Когда Аарон открыл окно машины, его лицо обдуло лёгким ветром с запахом свеже стриженной травы и горящих углей — запахами лета. Прошло много времени с тех пор, как он выходил на улицу, чтобы этим насладиться. Было приятно чувствовать на коже солнце, за исключением грубого шрама на лице. Весь другой ущерб на его теле можно было скрыть майкой с длинными рукавами и джинсами, но не лицо. Оно сияло предостережением для любого, кто был достаточно глуп, чтобы посмотреть.
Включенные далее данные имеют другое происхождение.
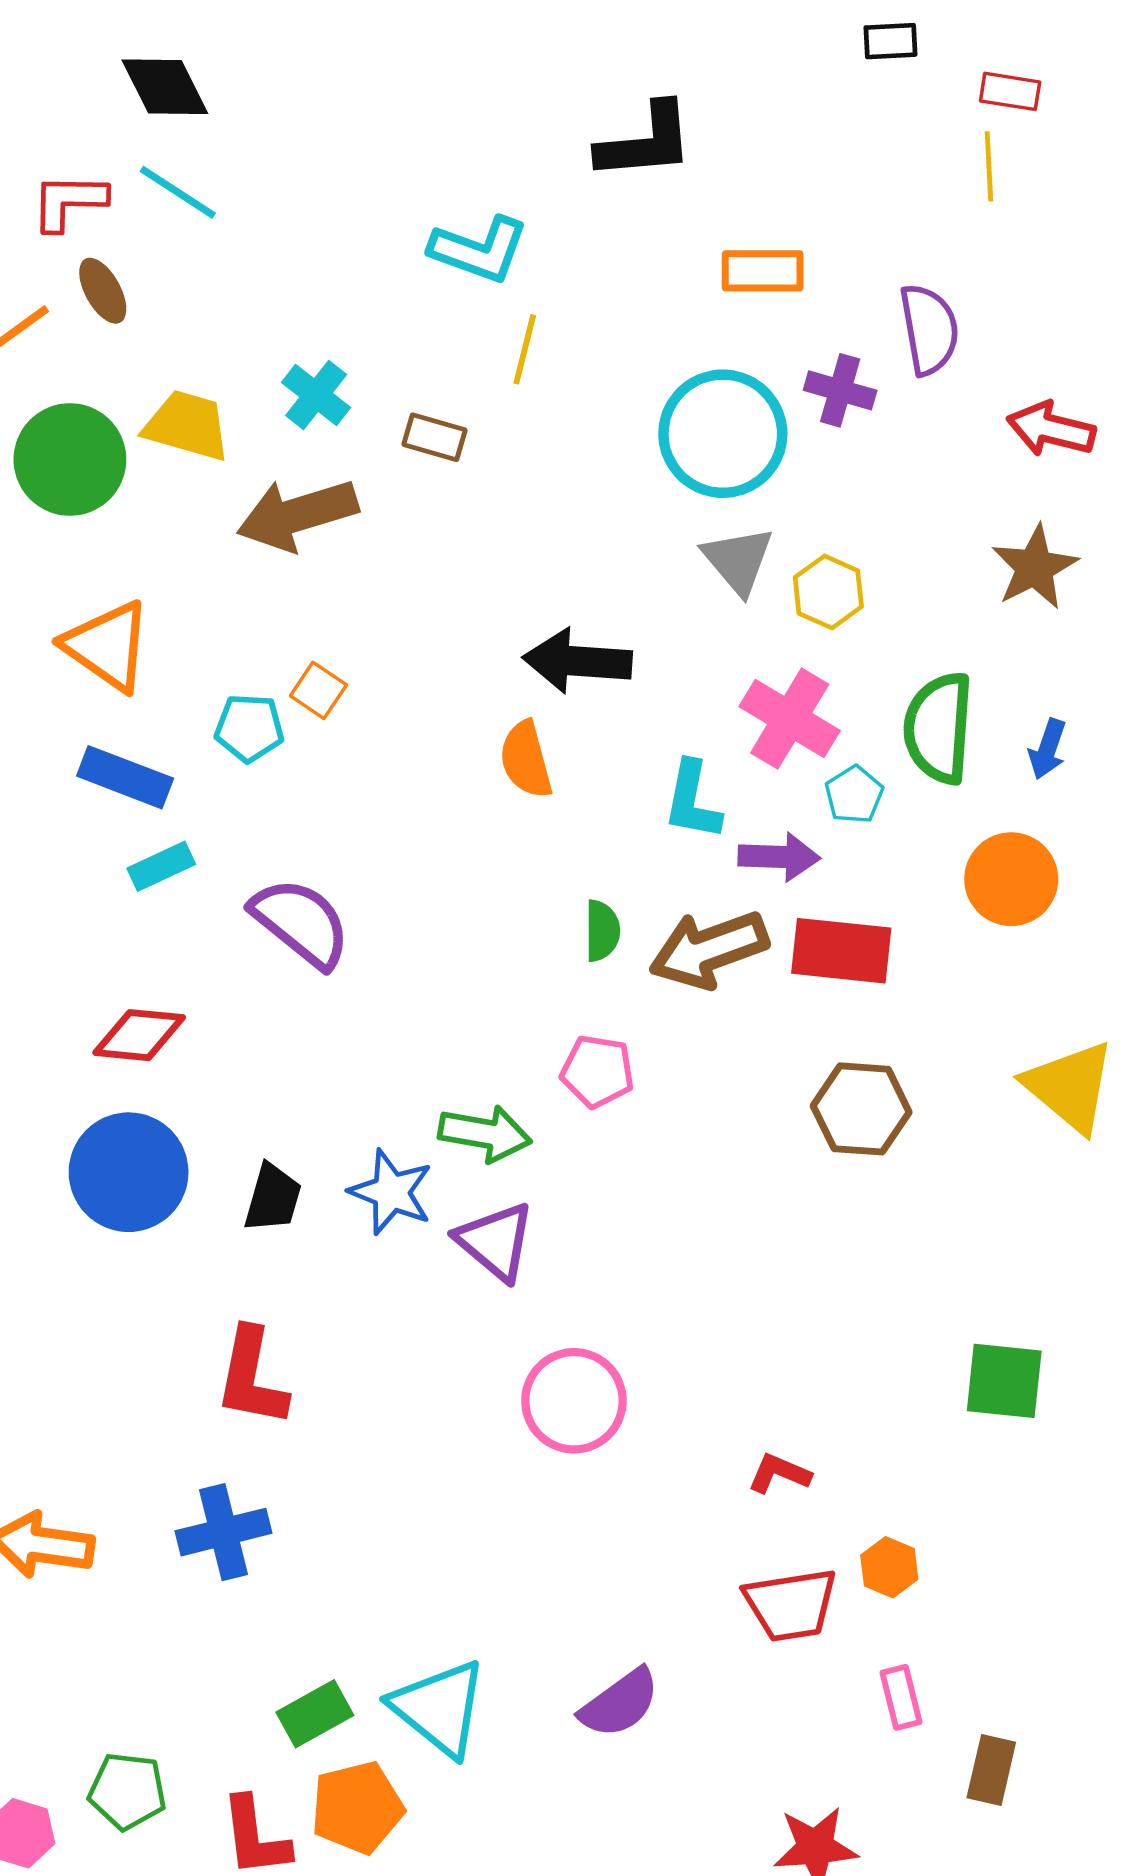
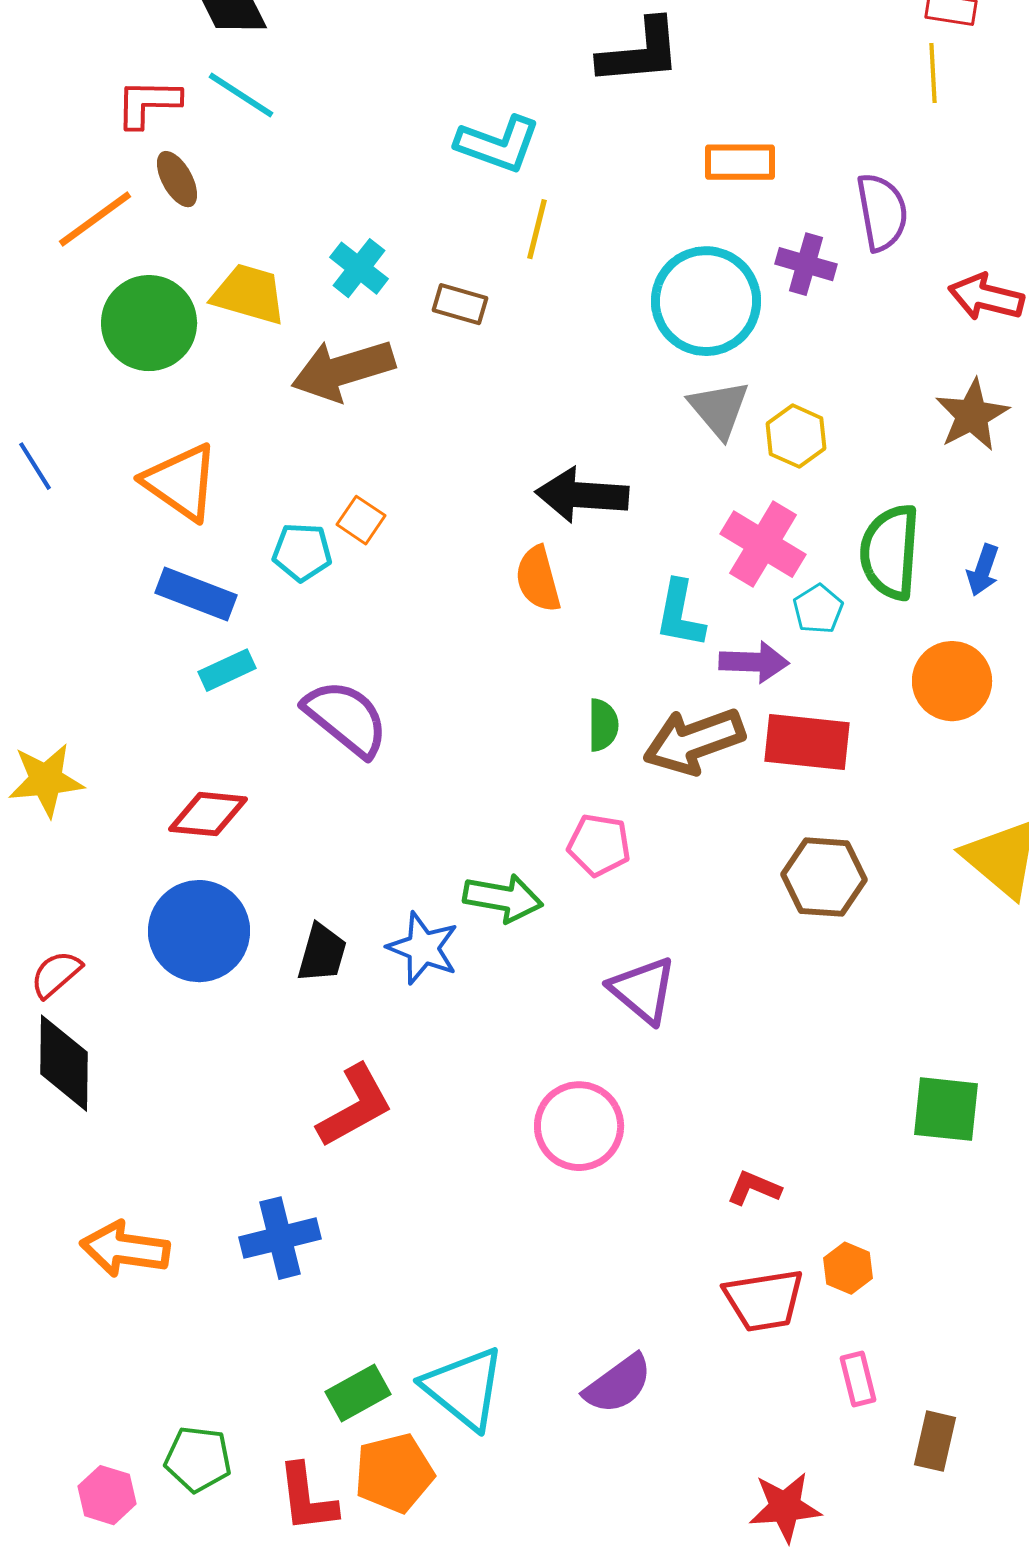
purple triangle: (495, 1241) -> (643, 990), moved
red L-shape: (252, 1377) -> (355, 1106), moved, turned -130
Его пульс замедлился, но унижение дымкой закрывало поле его зрения. Ею было тронуто практически всё. Аарон зажмурился, пока машина сжималась вокруг него. Туннельное зрение ухудшилось, пока Аарон делал долгий и медленный вдох через нос и резко выдыхал. Вдох-выдох… Вдох-выдох… Вдох-выдох… Спустя около десяти минут дыхательных упражнений, Аарону было уже не так тесно в собственной коже, и исчезла головная боль, которая начинала пульсировать в висках. Дверь машины захлопнулась где-то вдали, и Аарон моргнул от солнечного света, когда наконец открыл глаза. Ничего вокруг него не изменилось. Идеально стриженные кусты мистера Хэндли всё ещё находились справа от него, а слева тянулся заросший двор Аарона. Антони снова не постриг траву, и их отец будет недоволен. Отлично, ещё больше ругани.
Аарон открыл дверь машины и вышел на головокружительную жару раннего августа. С ослепительной скоростью на его затылке выступил пот, и Аарон пробежал несколько шагов до крыльца, чтобы избежать удушающей влажности. Сняв обувь, парень заглянул в гостиную, где было пусто. Должно быть, его братья сидели внизу. Тихий шум на кухне заставил его изменить направление и пойти в ту сторону. Сердце заболело, когда Аарон увидел, как его мать тихо плачет, споласкивая посуду в раковине. Посудомойка стояла выключенной на своём месте под тумбочкой. Без слов, Аарон взял кухонное полотенце и начал протирать бокалы и столовые приборы, которые уже лежали в сушилке.
Каждая минута становилась всё тяжелее, пока они переходили к тарелкам, а затем к блюду, на котором она делала мясной рулет. Аарон почувствовал приступ сожаления. Мясной рулет был одним из его любимых. Он взял чистое блюдо и осторожно протёр, после чего поставил в нижний шкафчик у двери. Пока в раковине спускалась вода, Аарон смотрел, как его мать протирает каждую рабочую поверхность, от тумбочки до плиты и холодильника. Казалось, она медлила, не желая или не в силах сказать ему, что её беспокоит.